Кое-что ученые уже выяснили. При эстетических переживаниях, когда человек смотрит на ту или иную картину, активация структур системы награды происходит автоматически. Также доказано, что если человеку понравилось произведение живописи, происходит активация орбитофронтальной коры, расположенной в лобных долях мозга, а в затылочно-височной области коры есть зоны, активирующиеся в ответ на эстетическую оценку архитектурных произведений искусства.
Живопись для всех
Один из важных вопросов нейроэстетики — существует ли в мозге человека универсальный механизм восприятия красоты живописи? Однако ответ на этот вопрос, как и на многие другие, будет дан не раньше, чем эксперимент закончится. Пока что ученые находятся в середине пути и получили только промежуточные результаты. После двух часов в музее самочувствие, активность и настроение людей одинакового возраста (художников и нехудожников) не снижались. Однако молодые посетители (18–45 лет) выставок после двухчасового исследования чувствовали себя более усталыми, в то время как у 50–70-летних участников и самочувствие, и активность, и настроение не изменились. Замечено также, что настроение у зрителей прекрасного в обоих случаях не ухудшалось.

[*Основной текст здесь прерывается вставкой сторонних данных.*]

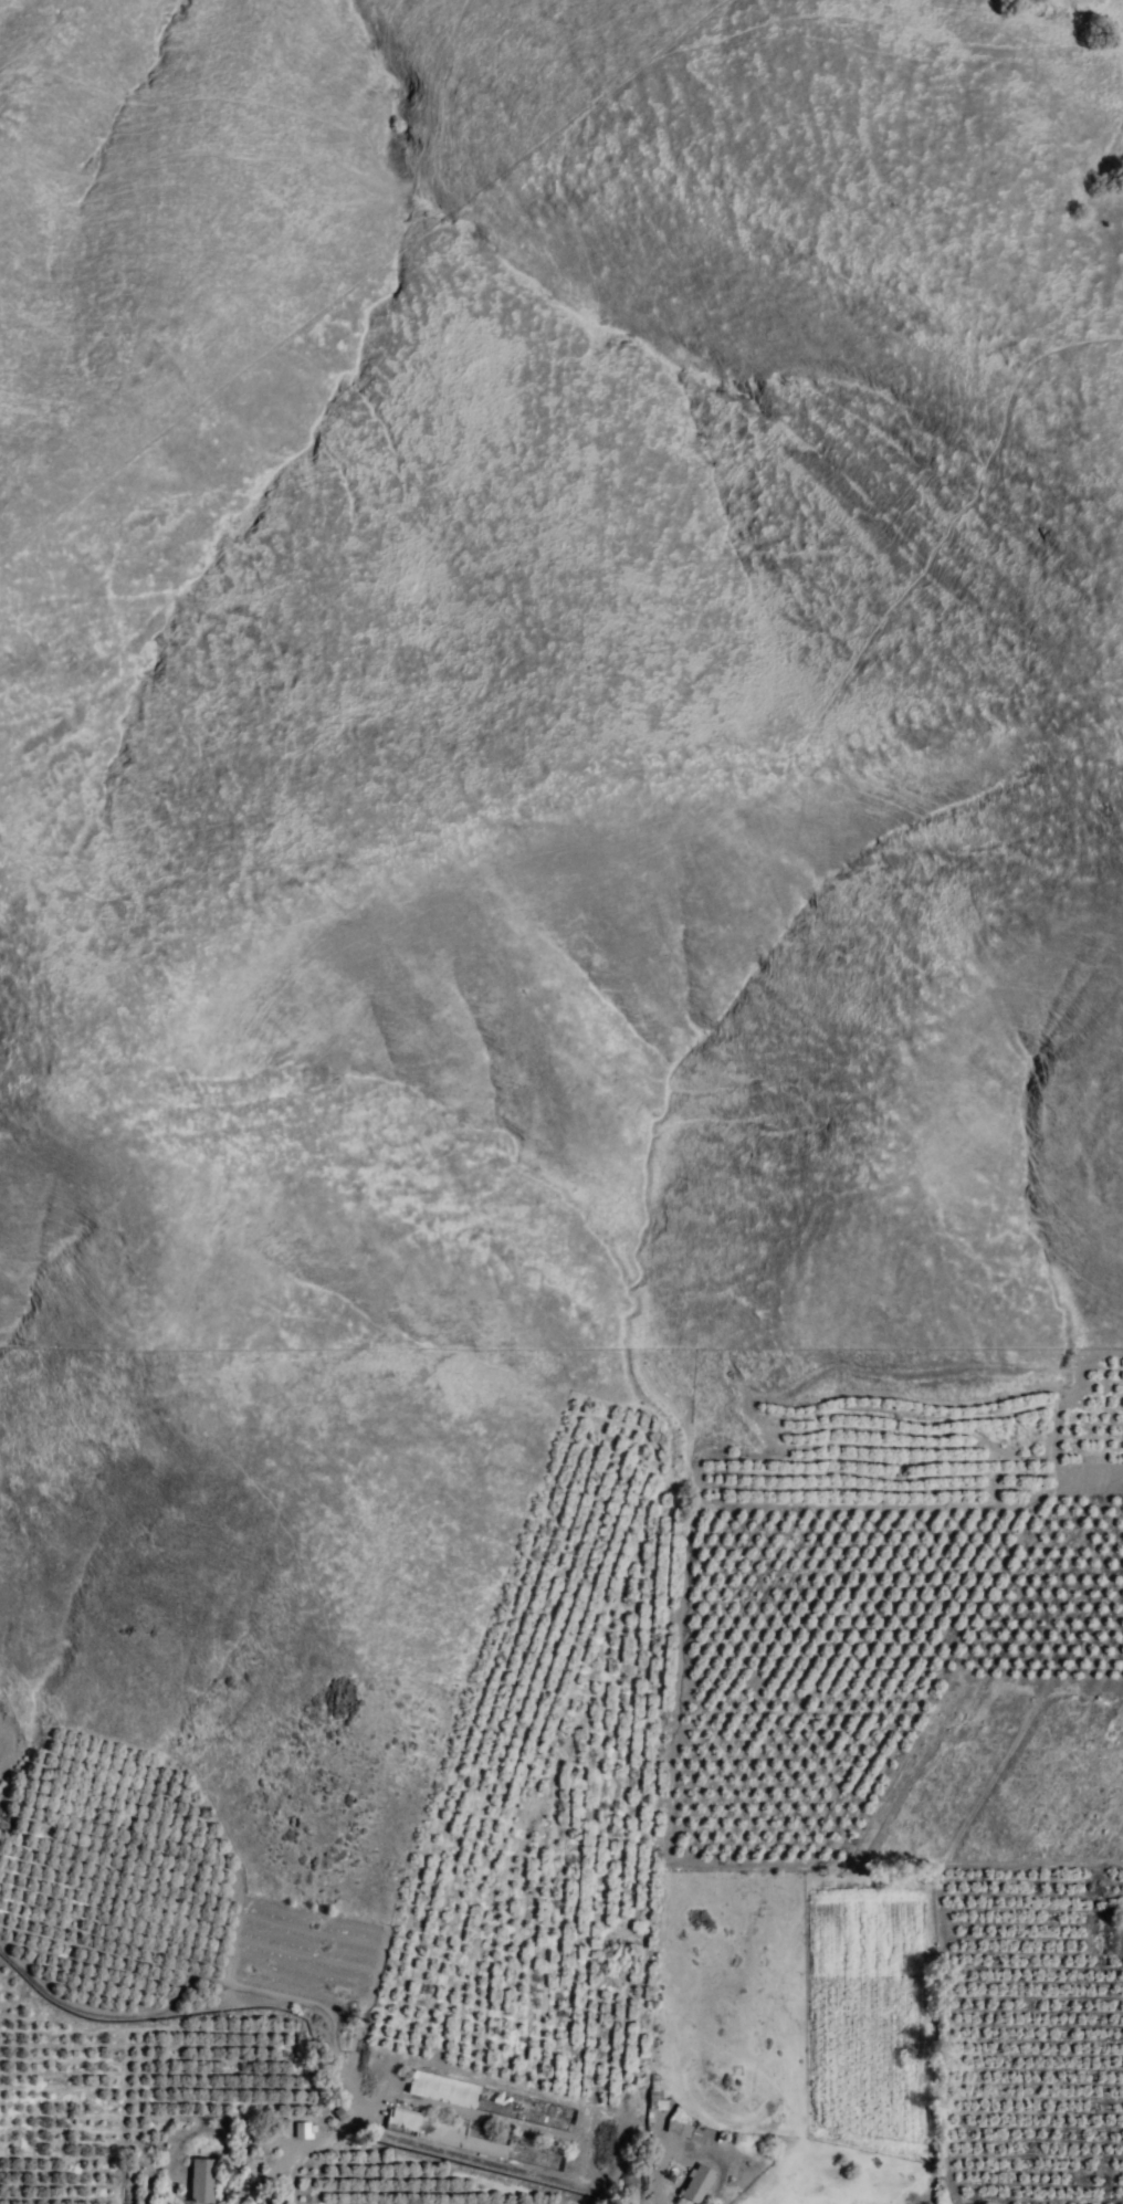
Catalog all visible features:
crop: (641, 1859)
building: (657, 2106)
building: (448, 2133)
building: (202, 2181)
building: (697, 2184)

«В будущем наша работа даст возможность сравнить между собой нейрофизиологические характеристики молодых и более старших посетителей экспозиций, определить топографии различий при восприятии рассмотрения ими одних и тех же художественных изображений, а также затронуть вопросы конкретных объективных характеристик состояния человека в моменты эстетических переживаний с учетом возраста и художественного опыта»,— говорит Наталья Шемякина.
Пока ученые доводят исследование до логического финала, в Русском музее надеются получить новые данные, чтобы применять их в своей просветительской работе. «В прошлом году наш музей стал вторым в мире после Лувра по посещаемости. Нам интересны научные сведения о наших посетителях, а не только известные трендовые. Кто посещает Русский музей? Зачем? Как правило, в основном к нам идут туристы и для галочки, реже — люди, которые реально хотят понять искусство. Русский музей — это художественный музей и, в отличие от исторического или краеведческого, его главная функция — развить эстетические возможности, то есть умение человека визуально оценивать картину, читать ее глазами и мозгом. Речь не о том, чтобы запомнить даты жизни и творчества художников или время создания произведения. Зрители должны научиться считывать особенности художественной структуры произведения, даже не анализируя общий сюжет»,— подытоживает Светлана Бирюкова.